**Document text:**
• • • • • • •

Bible studies in the life of Elijah
Elijah - The background and introduction to his times
by F Gordon
I would like to start teaching on the character of Elijah so we will look
at some of the lessons we can learn from his life. He is a massive
character from the Old Testament and we will pick up the story in 1st Kings
16. This study will explore the background and context in his day leading up to Elijah bursting onto the scene.
The background - Beware the Boam's!
We need to go a little way back to understand the days in which Elijah
lived. After Solomon died the kingdom split between his two sons. The
Southern Kingdom was ruled by Rehoboam and the Northern Kingdom by
Jeroboam. Jeroboam didn't want all his people going down to Jerusalem,
which was in the southern kingdom, for the festivals. He was afraid that he
would lose the people from the north down to the south. So he actually set
up temples of worship in the Northern Kingdom. He set up one temple in the
north which was in Dan and one in the southern part which was at Bethel.
Now in those temples he put golden calves that the people could worship.

• • • • • • •

**Excerpted records:**

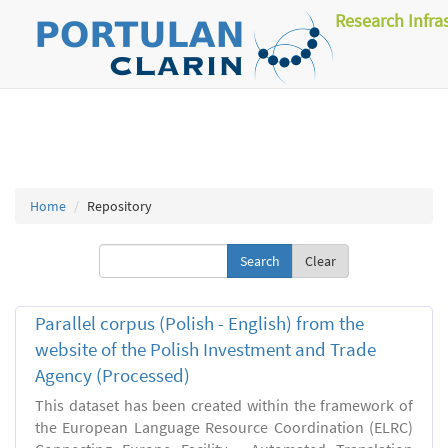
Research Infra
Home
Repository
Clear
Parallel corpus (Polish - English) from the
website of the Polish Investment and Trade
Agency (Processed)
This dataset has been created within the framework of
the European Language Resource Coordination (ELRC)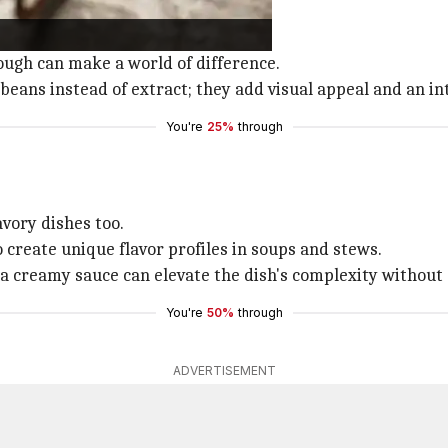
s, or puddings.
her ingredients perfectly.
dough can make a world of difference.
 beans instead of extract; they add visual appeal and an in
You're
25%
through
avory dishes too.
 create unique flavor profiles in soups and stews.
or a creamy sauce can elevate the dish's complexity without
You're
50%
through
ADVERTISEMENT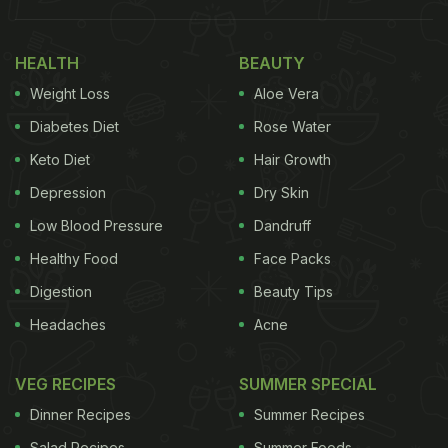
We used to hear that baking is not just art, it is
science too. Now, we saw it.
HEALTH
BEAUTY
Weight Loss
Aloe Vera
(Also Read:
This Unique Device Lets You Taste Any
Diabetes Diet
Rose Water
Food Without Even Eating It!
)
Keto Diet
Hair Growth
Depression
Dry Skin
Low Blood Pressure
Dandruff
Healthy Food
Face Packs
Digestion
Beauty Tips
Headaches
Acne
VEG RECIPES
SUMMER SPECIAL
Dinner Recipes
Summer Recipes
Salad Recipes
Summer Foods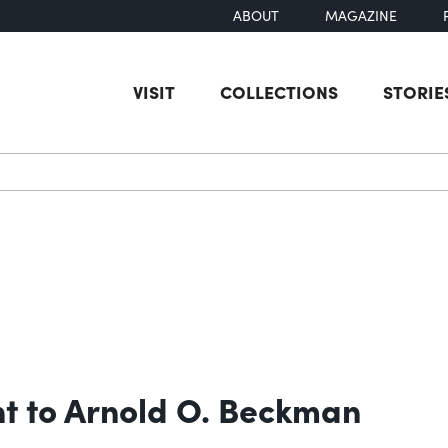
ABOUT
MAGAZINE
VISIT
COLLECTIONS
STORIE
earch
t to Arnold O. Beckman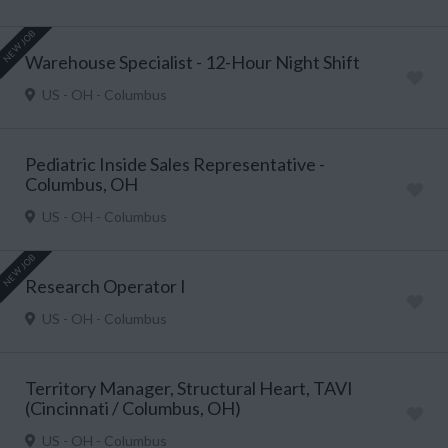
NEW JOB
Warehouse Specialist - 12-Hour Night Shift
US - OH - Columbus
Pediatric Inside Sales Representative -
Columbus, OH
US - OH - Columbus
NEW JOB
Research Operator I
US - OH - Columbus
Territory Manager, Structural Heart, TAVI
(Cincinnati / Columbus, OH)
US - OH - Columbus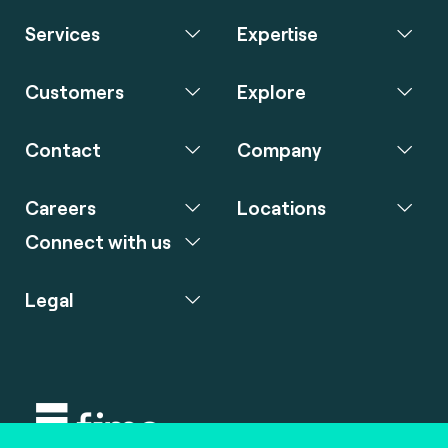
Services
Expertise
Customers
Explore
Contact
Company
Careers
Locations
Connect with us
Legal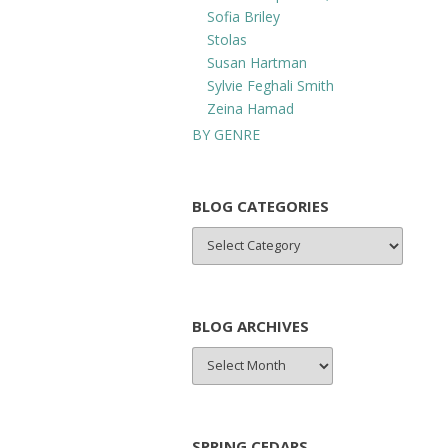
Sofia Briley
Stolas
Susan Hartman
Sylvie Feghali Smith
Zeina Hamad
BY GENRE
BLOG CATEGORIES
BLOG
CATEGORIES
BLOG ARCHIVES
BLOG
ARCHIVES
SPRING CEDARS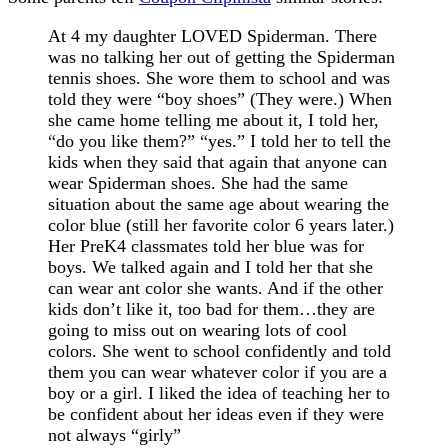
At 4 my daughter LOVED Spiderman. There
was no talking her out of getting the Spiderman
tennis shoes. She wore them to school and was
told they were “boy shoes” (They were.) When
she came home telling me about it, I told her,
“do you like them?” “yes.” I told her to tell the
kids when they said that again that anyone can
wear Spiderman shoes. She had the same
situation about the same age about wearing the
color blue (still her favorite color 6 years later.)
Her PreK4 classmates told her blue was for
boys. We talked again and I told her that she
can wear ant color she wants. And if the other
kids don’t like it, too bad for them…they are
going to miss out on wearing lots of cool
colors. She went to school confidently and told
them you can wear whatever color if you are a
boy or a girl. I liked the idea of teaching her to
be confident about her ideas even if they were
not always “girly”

• • • • • • •

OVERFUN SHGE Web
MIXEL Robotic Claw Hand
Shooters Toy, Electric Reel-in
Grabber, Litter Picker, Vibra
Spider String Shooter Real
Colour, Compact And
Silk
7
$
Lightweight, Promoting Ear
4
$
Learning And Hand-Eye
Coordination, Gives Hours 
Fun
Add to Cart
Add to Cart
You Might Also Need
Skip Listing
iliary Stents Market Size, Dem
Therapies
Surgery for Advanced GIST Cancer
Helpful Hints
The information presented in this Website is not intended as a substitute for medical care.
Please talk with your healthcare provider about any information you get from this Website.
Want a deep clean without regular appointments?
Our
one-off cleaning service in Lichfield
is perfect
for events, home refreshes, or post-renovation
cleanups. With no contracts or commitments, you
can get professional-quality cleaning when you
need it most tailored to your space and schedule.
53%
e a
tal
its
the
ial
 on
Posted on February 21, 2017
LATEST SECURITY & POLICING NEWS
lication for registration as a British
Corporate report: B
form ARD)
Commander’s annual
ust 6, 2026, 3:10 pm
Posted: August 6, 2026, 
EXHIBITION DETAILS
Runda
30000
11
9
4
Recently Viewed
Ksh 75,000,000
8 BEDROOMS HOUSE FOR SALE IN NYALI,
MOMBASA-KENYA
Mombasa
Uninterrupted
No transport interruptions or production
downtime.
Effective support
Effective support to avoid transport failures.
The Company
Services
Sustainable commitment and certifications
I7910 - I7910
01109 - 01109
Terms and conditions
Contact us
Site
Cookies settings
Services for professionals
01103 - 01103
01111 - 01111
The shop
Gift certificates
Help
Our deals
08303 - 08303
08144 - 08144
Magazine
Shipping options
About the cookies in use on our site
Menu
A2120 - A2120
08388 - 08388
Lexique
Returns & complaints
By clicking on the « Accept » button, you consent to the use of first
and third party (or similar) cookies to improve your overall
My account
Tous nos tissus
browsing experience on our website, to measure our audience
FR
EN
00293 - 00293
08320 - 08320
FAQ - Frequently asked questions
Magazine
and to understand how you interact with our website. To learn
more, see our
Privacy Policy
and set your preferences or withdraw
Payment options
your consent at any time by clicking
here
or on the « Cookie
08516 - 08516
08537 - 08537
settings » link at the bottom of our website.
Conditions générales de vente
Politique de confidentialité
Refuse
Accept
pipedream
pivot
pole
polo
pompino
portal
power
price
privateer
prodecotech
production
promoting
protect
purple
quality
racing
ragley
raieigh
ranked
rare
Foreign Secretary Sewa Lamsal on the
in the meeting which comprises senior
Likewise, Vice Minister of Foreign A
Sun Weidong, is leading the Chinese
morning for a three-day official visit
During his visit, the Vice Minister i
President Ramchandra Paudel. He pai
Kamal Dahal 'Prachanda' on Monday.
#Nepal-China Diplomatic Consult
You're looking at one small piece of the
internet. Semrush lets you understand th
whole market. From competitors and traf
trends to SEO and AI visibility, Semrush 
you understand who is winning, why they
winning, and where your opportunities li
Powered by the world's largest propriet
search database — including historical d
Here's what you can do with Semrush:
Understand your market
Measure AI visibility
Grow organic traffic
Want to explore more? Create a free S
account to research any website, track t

• • • • • • •

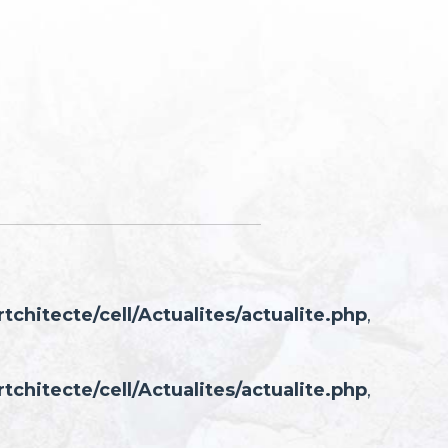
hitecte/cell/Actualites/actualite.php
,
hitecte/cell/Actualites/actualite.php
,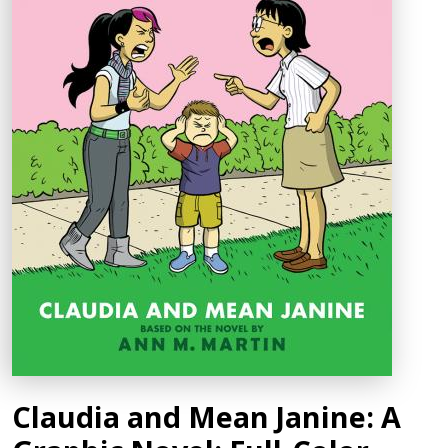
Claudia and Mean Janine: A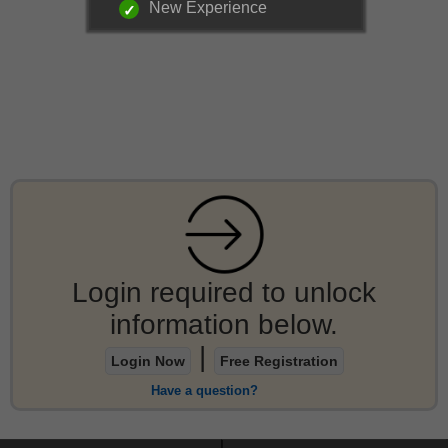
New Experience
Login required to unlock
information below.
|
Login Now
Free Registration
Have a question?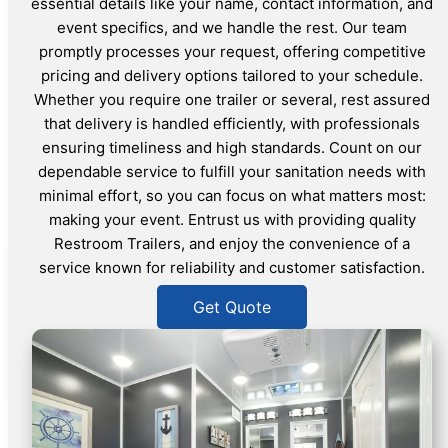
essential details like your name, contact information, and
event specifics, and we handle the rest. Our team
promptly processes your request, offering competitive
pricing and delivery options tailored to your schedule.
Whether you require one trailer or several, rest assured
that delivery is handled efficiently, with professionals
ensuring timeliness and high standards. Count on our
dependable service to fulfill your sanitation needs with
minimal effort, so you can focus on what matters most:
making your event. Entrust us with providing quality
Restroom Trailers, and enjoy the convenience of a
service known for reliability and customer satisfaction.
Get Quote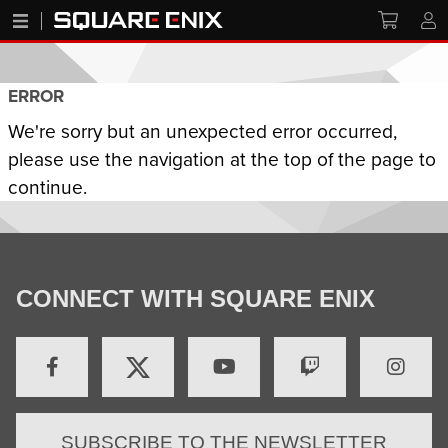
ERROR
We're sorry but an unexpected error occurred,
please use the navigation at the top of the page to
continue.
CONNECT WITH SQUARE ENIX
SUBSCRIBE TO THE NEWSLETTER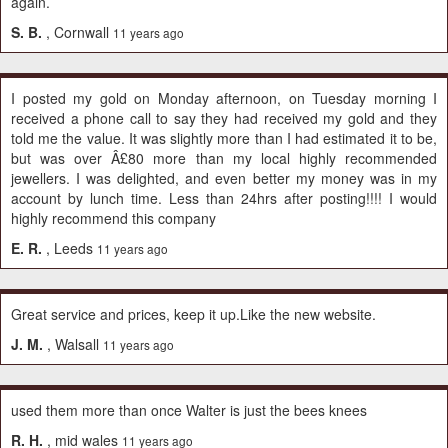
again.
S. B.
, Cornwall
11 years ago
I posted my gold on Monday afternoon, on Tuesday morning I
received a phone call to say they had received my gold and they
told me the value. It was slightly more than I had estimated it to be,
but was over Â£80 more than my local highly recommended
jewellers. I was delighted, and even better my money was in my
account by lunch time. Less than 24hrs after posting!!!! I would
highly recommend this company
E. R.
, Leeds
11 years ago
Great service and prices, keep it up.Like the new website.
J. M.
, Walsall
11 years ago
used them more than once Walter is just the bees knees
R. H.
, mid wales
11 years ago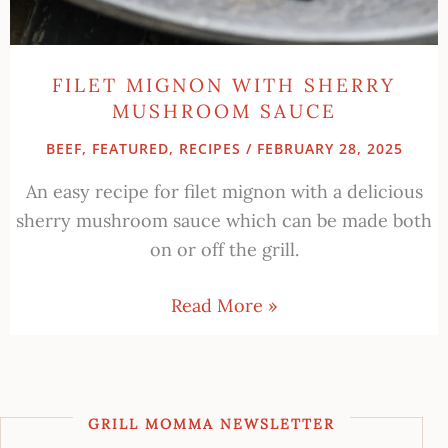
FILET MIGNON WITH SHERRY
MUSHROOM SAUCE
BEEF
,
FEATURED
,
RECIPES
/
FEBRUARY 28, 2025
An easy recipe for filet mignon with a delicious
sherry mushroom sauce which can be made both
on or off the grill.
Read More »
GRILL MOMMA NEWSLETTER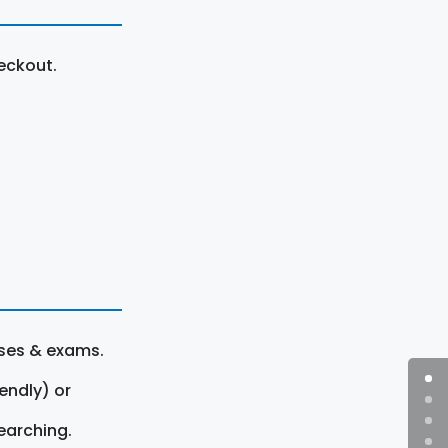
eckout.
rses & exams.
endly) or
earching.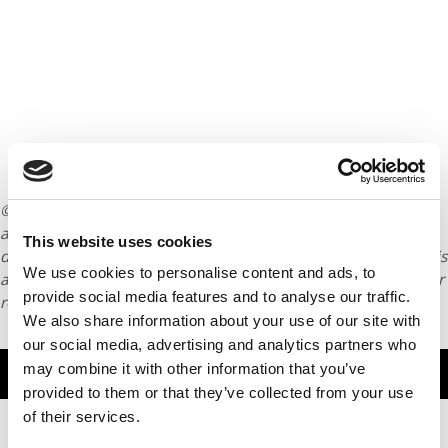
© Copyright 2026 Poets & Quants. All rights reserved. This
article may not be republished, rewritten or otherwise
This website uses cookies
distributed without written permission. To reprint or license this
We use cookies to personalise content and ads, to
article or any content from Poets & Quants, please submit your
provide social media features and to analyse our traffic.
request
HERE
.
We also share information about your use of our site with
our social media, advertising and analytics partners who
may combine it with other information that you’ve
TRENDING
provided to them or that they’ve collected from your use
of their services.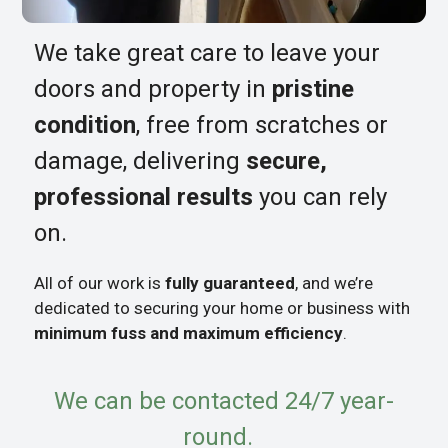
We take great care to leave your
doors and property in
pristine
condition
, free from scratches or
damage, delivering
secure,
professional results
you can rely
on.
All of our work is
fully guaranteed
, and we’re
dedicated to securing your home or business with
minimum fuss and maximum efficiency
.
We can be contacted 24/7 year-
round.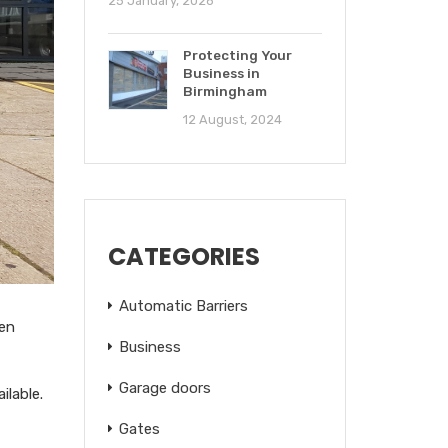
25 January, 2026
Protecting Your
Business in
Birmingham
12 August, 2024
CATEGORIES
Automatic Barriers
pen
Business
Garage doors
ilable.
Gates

• • • • • • •

**Work item A:**
Summarize the Elijah study in two sentences.
**Work item B:**
Reproduce the passage of the Elijah study between "We need to go" and "was at Bethel.", inclusive, renaming "Northern Kingdom" as "northern realm" wherever it occurs.
**Work item C:**
Answer these questions using the Elijah study.
(i) In which book and chapter does the study pick up the story?
(ii) Who ruled the Southern Kingdom?
(iii) What did Jeroboam put in the temples for the people to worship?

**Written solution A:**
The author begins a teaching on the character of Elijah, picking up the story in 1st Kings 16 and exploring the background leading up to his appearance. After Solomon died, the kingdom split between his two sons, and Jeroboam, who ruled the Northern Kingdom and feared losing his people to festivals in Jerusalem, set up temples at Dan and Bethel with golden calves for the people to worship.

**Written solution B:**
We need to go a little way back to understand the days in which Elijah
lived. After Solomon died the kingdom split between his two sons. The
Southern Kingdom was ruled by Rehoboam and the northern realm by
Jeroboam. Jeroboam didn't want all his people going down to Jerusalem,
which was in the southern kingdom, for the festivals. He was afraid that he
would lose the people from the north down to the south. So he actually set
up temples of worship in the northern realm. He set up one temple in the
north which was in Dan and one in the southern part which was at Bethel.

**Written solution C:**
(i) 1st Kings 16
(ii) Rehoboam
(iii) Golden calves